## [What to work on]
Please duplicate all of the data below, copying every line without any change.

[Part of a data file]
|---|

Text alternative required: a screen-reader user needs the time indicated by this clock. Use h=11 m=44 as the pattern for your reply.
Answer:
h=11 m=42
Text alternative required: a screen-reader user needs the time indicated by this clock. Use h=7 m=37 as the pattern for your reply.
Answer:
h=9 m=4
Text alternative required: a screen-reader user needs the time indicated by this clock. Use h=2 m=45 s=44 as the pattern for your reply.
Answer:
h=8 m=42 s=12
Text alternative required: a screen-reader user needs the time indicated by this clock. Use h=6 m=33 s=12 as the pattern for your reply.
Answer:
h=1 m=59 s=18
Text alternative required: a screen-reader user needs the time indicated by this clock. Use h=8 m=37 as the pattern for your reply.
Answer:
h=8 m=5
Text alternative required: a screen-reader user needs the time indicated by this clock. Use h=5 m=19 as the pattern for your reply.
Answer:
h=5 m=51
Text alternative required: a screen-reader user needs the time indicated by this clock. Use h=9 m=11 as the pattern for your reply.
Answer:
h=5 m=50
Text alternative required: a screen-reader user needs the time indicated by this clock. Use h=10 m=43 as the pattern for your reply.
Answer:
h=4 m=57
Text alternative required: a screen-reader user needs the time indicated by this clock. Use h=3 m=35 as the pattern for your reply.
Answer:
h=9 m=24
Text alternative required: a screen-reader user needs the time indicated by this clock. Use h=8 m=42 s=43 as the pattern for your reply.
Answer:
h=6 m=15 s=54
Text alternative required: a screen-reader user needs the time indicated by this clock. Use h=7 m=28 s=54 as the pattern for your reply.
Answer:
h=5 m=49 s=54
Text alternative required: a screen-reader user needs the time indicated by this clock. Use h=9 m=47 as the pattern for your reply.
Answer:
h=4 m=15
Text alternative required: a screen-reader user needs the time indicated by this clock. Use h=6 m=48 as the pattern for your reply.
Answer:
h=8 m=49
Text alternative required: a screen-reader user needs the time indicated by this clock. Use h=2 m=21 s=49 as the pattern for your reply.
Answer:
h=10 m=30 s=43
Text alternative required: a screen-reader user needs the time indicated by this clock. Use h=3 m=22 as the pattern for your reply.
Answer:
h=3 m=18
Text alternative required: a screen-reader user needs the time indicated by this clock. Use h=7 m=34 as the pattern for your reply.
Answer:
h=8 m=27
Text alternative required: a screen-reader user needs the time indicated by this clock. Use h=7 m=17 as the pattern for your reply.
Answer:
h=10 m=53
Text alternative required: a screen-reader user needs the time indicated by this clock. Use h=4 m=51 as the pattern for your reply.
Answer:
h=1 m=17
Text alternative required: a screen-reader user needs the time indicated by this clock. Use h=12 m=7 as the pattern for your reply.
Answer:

|---|

## [Expected output]
Text alternative required: a screen-reader user needs the time indicated by this clock. Use h=11 m=44 as the pattern for your reply.
Answer:
h=11 m=42
Text alternative required: a screen-reader user needs the time indicated by this clock. Use h=7 m=37 as the pattern for your reply.
Answer:
h=9 m=4
Text alternative required: a screen-reader user needs the time indicated by this clock. Use h=2 m=45 s=44 as the pattern for your reply.
Answer:
h=8 m=42 s=12
Text alternative required: a screen-reader user needs the time indicated by this clock. Use h=6 m=33 s=12 as the pattern for your reply.
Answer:
h=1 m=59 s=18
Text alternative required: a screen-reader user needs the time indicated by this clock. Use h=8 m=37 as the pattern for your reply.
Answer:
h=8 m=5
Text alternative required: a screen-reader user needs the time indicated by this clock. Use h=5 m=19 as the pattern for your reply.
Answer:
h=5 m=51
Text alternative required: a screen-reader user needs the time indicated by this clock. Use h=9 m=11 as the pattern for your reply.
Answer:
h=5 m=50
Text alternative required: a screen-reader user needs the time indicated by this clock. Use h=10 m=43 as the pattern for your reply.
Answer:
h=4 m=57
Text alternative required: a screen-reader user needs the time indicated by this clock. Use h=3 m=35 as the pattern for your reply.
Answer:
h=9 m=24
Text alternative required: a screen-reader user needs the time indicated by this clock. Use h=8 m=42 s=43 as the pattern for your reply.
Answer:
h=6 m=15 s=54
Text alternative required: a screen-reader user needs the time indicated by this clock. Use h=7 m=28 s=54 as the pattern for your reply.
Answer:
h=5 m=49 s=54
Text alternative required: a screen-reader user needs the time indicated by this clock. Use h=9 m=47 as the pattern for your reply.
Answer:
h=4 m=15
Text alternative required: a screen-reader user needs the time indicated by this clock. Use h=6 m=48 as the pattern for your reply.
Answer:
h=8 m=49
Text alternative required: a screen-reader user needs the time indicated by this clock. Use h=2 m=21 s=49 as the pattern for your reply.
Answer:
h=10 m=30 s=43
Text alternative required: a screen-reader user needs the time indicated by this clock. Use h=3 m=22 as the pattern for your reply.
Answer:
h=3 m=18
Text alternative required: a screen-reader user needs the time indicated by this clock. Use h=7 m=34 as the pattern for your reply.
Answer:
h=8 m=27
Text alternative required: a screen-reader user needs the time indicated by this clock. Use h=7 m=17 as the pattern for your reply.
Answer:
h=10 m=53
Text alternative required: a screen-reader user needs the time indicated by this clock. Use h=4 m=51 as the pattern for your reply.
Answer:
h=1 m=17
Text alternative required: a screen-reader user needs the time indicated by this clock. Use h=12 m=7 as the pattern for your reply.
Answer:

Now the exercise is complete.